= Consigne =
Rédigez la suite du texte historique sur Bonaparte et le sort de la Louisiane, en reprenant immédiatement après sa dernière phrase.

= Segment de texte =
▽

À de nombreuses reprises, à Sainte-Hélène, Napoléon considérera que, sous l'influence de Joséphine, la manière dont il avait traité le problème de Saint-Domingue, avait été sa plus lourde faute d'administration ; il était alors convaincu qu'il aurait fallu s'entendre avec Toussaint Louverture, car il estimait l'homme, même s'il ajoutait que le caractère de ce dernier n'était pas aussi enthousiasmant que l'on avait pu le dire en son temps.
Une autre expédition sera bien projetée, mais sans être jamais entreprise.
Le Premier consul tranche : sort final de la Louisiane
À partir de cette nouvelle situation, le projet de Bonaparte concernant le développement de la Louisiane apparaît nettement irréaliste.
Le représentant de la France à Washington, un nommé M. Pichon (14), ne pouvant fournir de renseignements aux Américains, Livingston est dépêché par le secrétaire d'État Madison et par le président Jefferson à Paris ; il y arrive en novembre 1801 et entreprend d'obtenir des précisions et des garanties de la part des Français. Barbé de Marbois, Joseph Bonaparte et Talleyrand restent dans le vague. Talleyrand va même, en haussant les épaules, jusqu'à nier l'existence du traité entre la France et l'Espagne.

△

= Matériel fourni =
▽

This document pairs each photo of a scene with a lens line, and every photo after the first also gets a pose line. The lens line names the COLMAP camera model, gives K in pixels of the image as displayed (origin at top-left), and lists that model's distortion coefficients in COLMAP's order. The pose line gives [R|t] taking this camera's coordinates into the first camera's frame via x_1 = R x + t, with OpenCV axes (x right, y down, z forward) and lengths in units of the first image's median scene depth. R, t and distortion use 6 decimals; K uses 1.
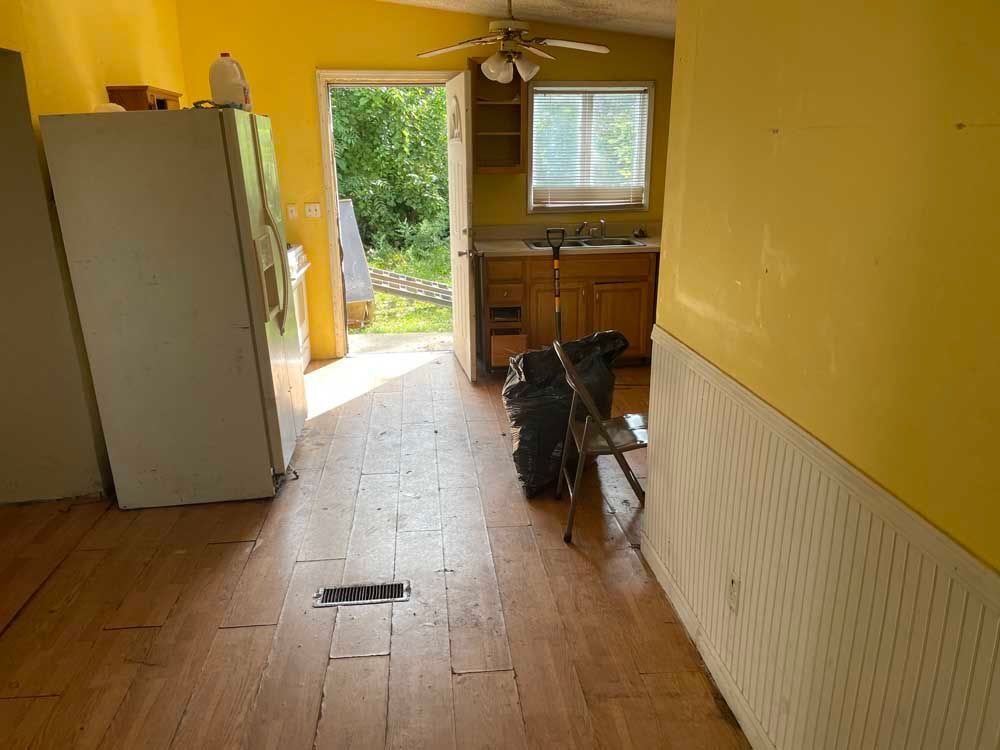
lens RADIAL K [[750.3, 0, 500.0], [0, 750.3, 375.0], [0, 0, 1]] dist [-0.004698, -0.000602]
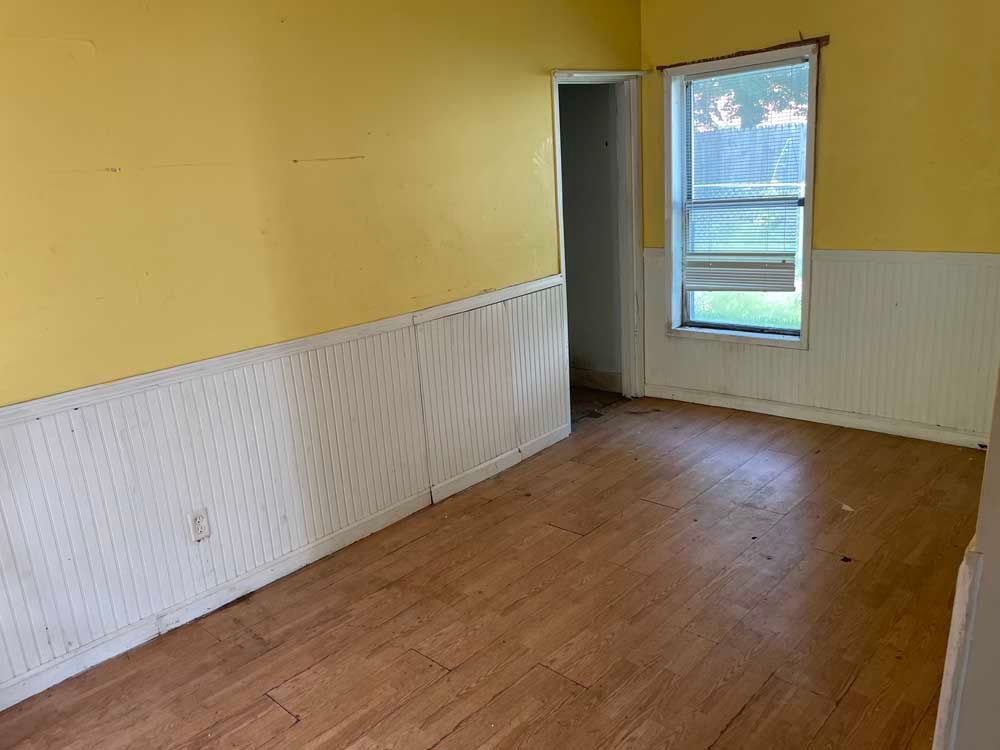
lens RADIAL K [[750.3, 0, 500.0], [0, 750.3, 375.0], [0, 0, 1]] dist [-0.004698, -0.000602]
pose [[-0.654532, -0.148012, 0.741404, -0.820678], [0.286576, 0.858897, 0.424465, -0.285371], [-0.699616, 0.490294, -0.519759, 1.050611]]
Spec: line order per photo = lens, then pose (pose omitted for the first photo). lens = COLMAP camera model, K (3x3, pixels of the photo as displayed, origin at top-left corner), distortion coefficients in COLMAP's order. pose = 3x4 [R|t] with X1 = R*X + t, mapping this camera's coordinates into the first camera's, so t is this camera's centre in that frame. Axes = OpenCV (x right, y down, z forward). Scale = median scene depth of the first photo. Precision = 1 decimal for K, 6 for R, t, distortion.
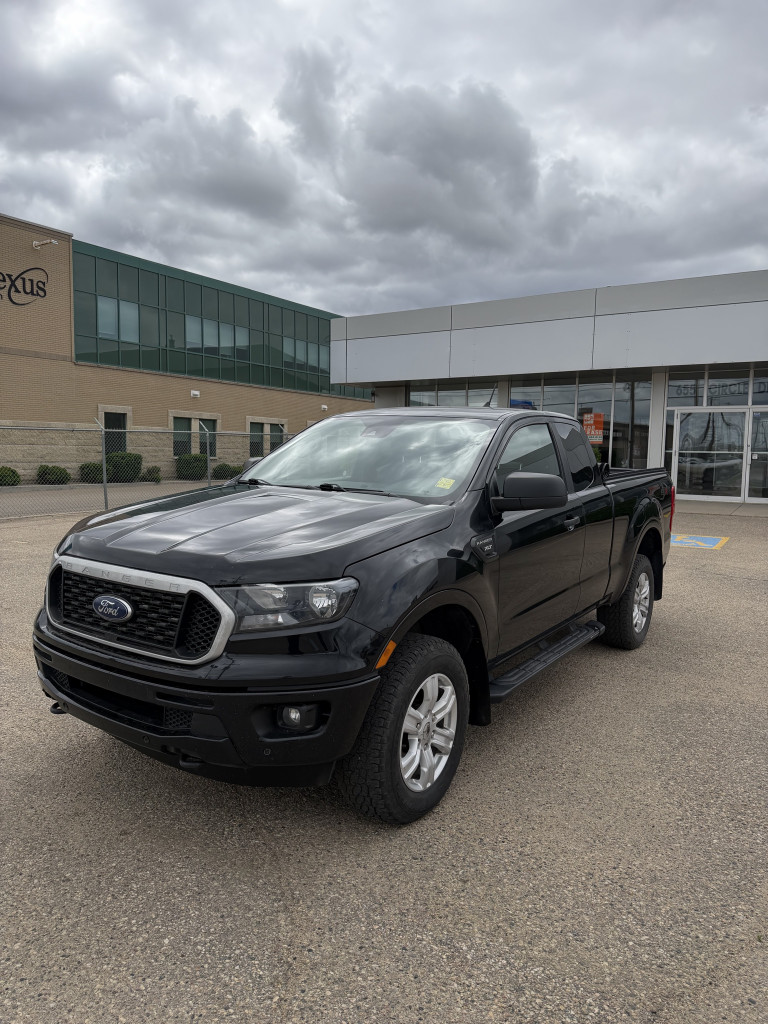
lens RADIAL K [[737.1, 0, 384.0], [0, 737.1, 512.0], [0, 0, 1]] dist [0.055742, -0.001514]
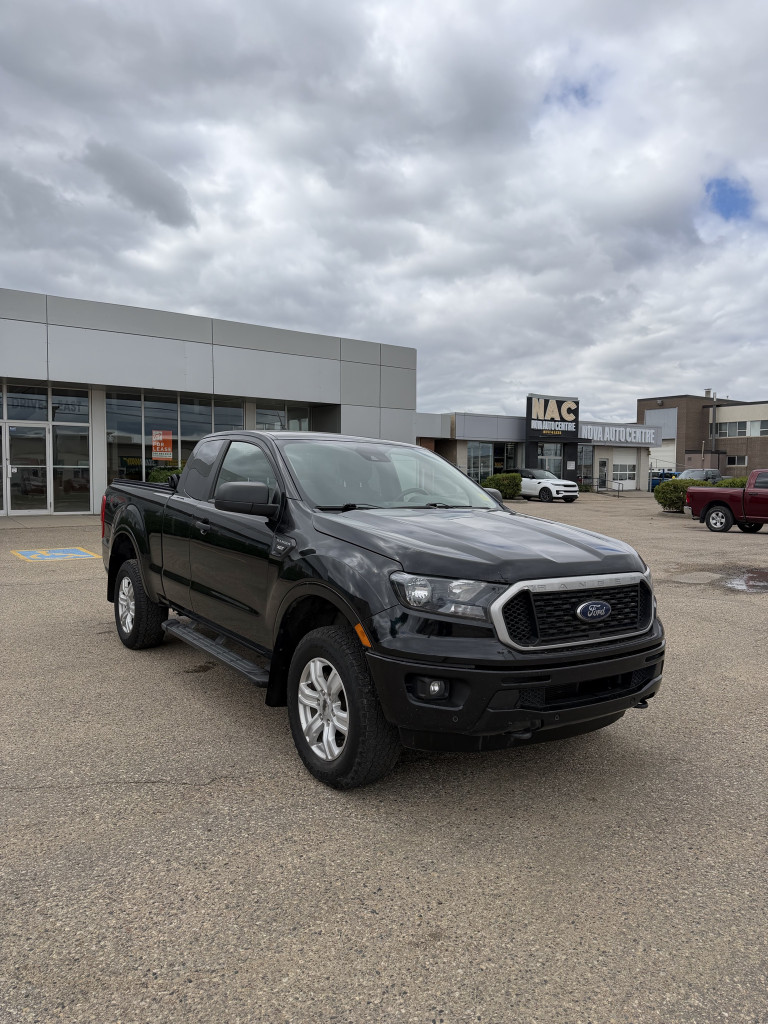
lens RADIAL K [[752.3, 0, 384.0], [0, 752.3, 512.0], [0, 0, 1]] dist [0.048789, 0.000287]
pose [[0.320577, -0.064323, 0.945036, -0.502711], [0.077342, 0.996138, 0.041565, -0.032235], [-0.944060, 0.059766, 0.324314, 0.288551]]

△
▽

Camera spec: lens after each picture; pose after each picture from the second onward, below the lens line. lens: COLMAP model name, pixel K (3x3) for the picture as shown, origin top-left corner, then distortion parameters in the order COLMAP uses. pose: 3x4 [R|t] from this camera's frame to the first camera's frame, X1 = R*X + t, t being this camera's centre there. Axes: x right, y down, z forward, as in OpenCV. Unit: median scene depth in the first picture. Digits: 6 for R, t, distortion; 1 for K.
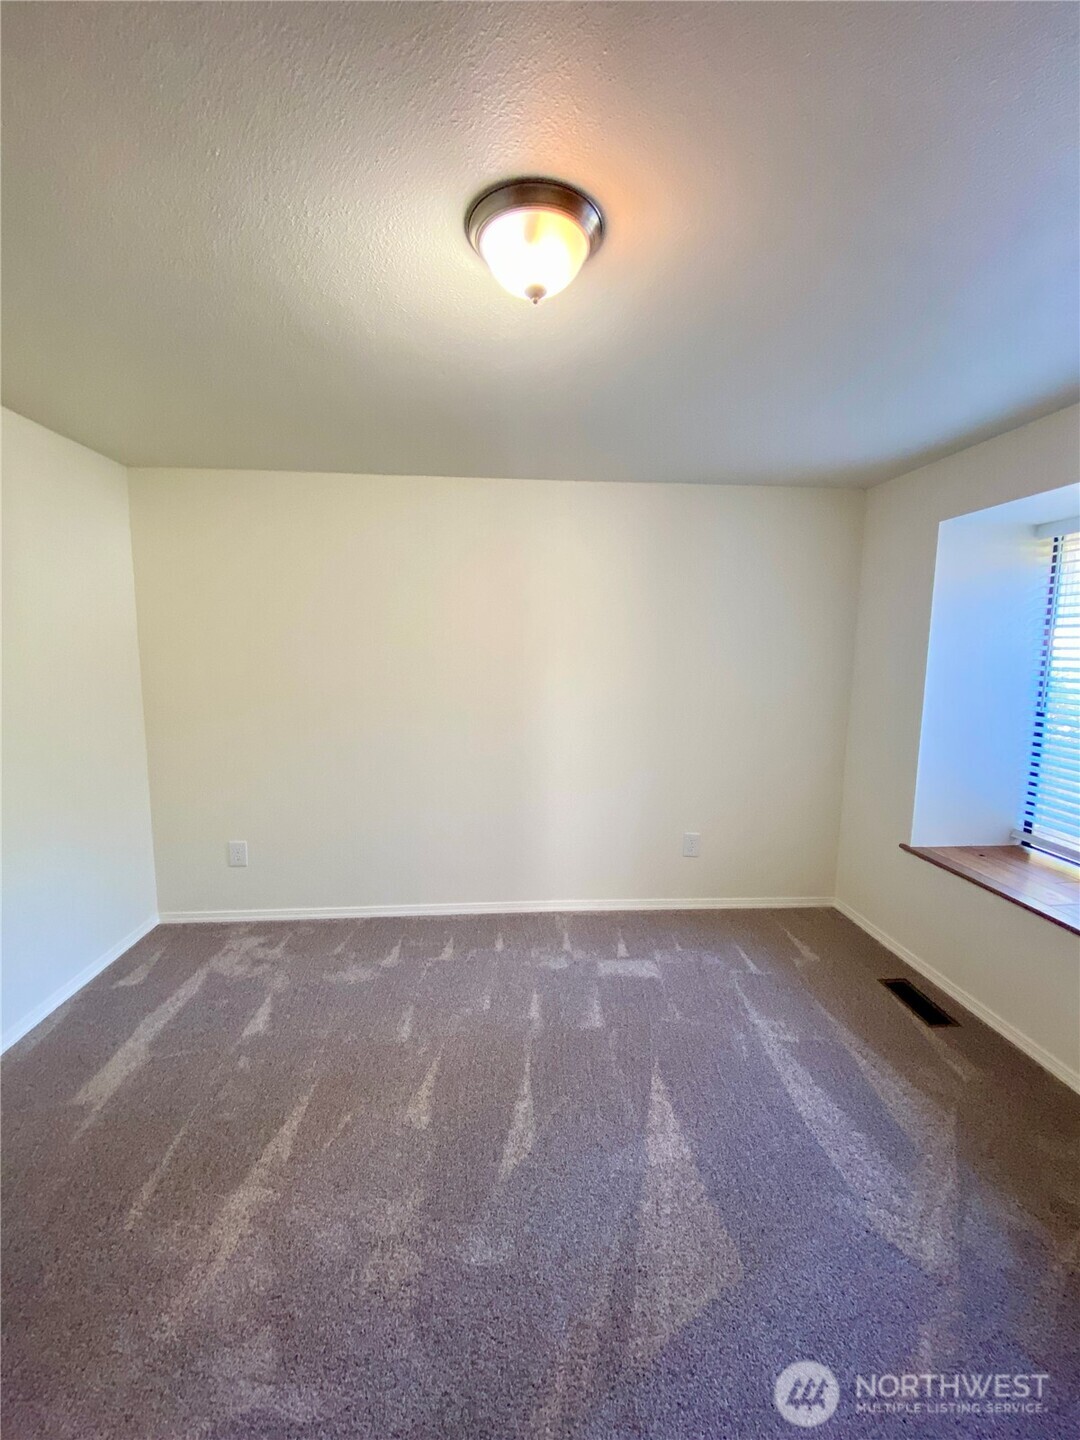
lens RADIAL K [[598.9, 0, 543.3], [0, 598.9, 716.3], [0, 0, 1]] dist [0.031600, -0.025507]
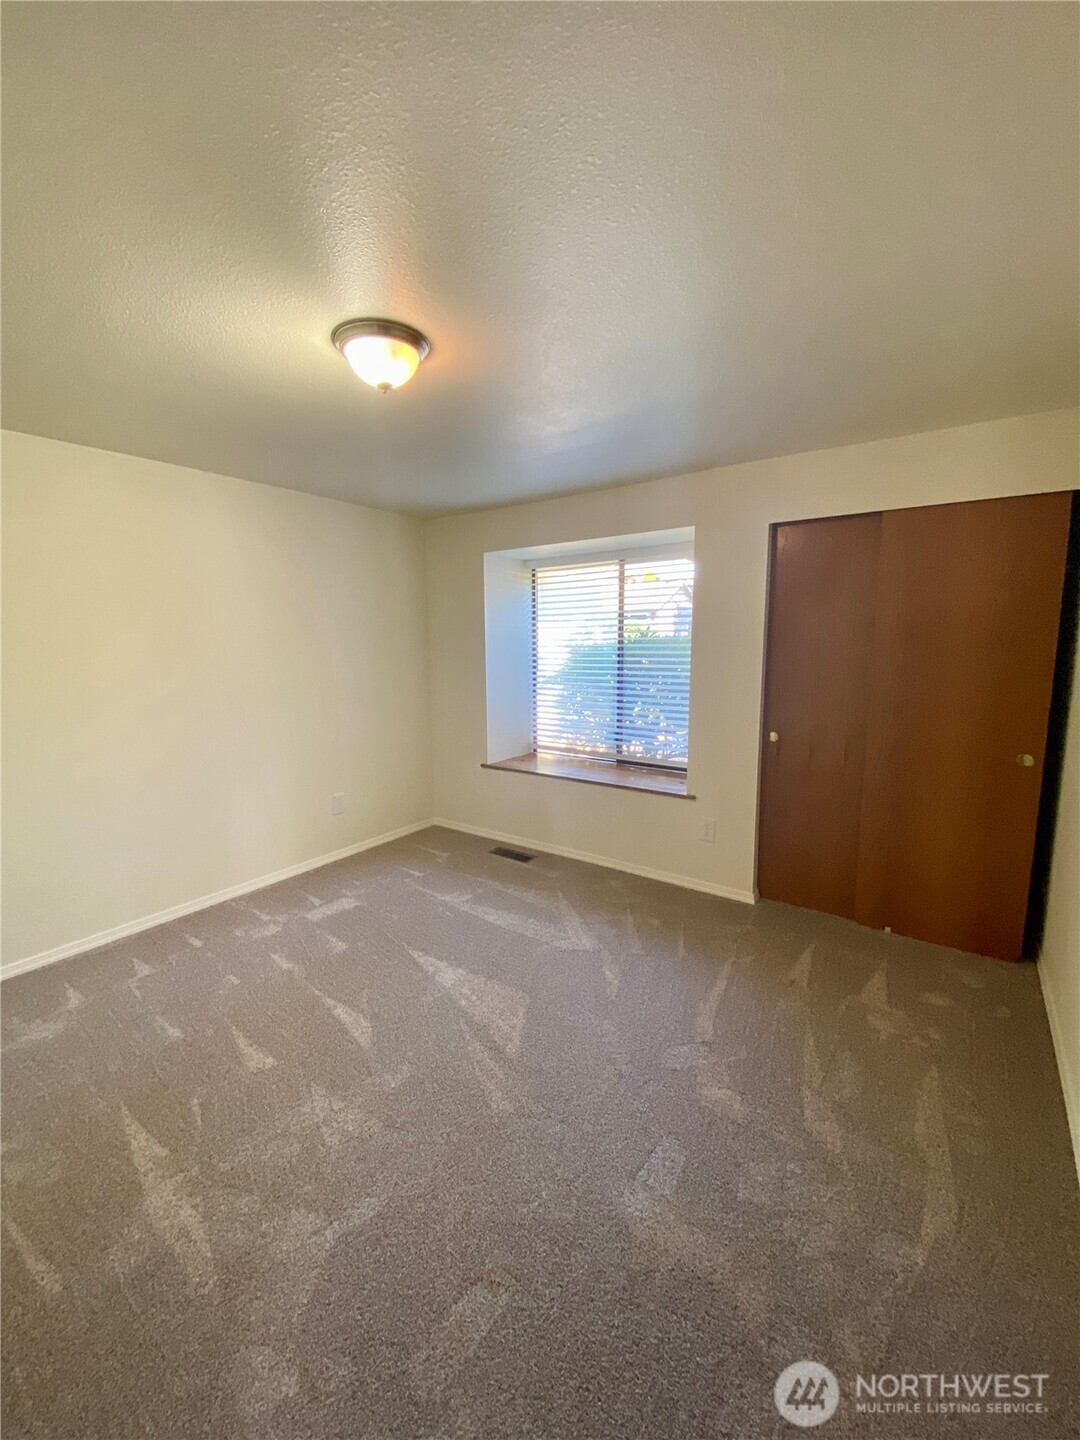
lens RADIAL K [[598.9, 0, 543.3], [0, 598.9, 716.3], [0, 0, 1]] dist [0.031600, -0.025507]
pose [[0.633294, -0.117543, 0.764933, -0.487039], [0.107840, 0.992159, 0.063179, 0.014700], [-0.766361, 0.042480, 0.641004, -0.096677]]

△

= Espace de réponse =
Mais la réputation de Talleyrand s'était dégradée quelque peu avec l'affaire » W.X.Y.Z. » qui, en 1797, avait su choquer l'austère Amérique : les premières tentatives de négociations concernant le règlement des contentieux maritimes. Les Français consultés, de l'entourage de Talleyrand, avaient, avant toute démarche, fait valoir aux Américains qu'il fallait offrir au Directoire 50 000 livres au moins et pour Talleyrand lui-même des » douceurs » sonnantes et trébuchantes. La délégation américaine était rentrée écoeurée et bredouille (15)… En mars 1802 (le 27 mars, ou 6 germinal an X), la paix d'Amiens avait mis, temporairement, fin aux hostilités avec l'Angleterre, suscitant une certaine inquiétude Outre-Atlantique (et l'on pensait et chantait : » Boney a les mains libres ! « ). Il fallait donc pour les Américains agir rapidement.
En effet, Bonaparte, conformément aux dispositions prises avec l'Espagne a annoncé sa décision formelle et impérative de reprendre, sans tarder davantage, possession de la Louisiane. Le Premier consul ne se fait pas vraiment d'illusions sur la durée de la paix avec la couronne britannique ( mais il semblera tout de même surpris de la rapidité du retournement anglais : plus tard il dira : » Au moment de la Paix d'Amiens, j'ai sincèrement cru que les destins de la France, celui de l'Europe et le mien étaient assurés « ).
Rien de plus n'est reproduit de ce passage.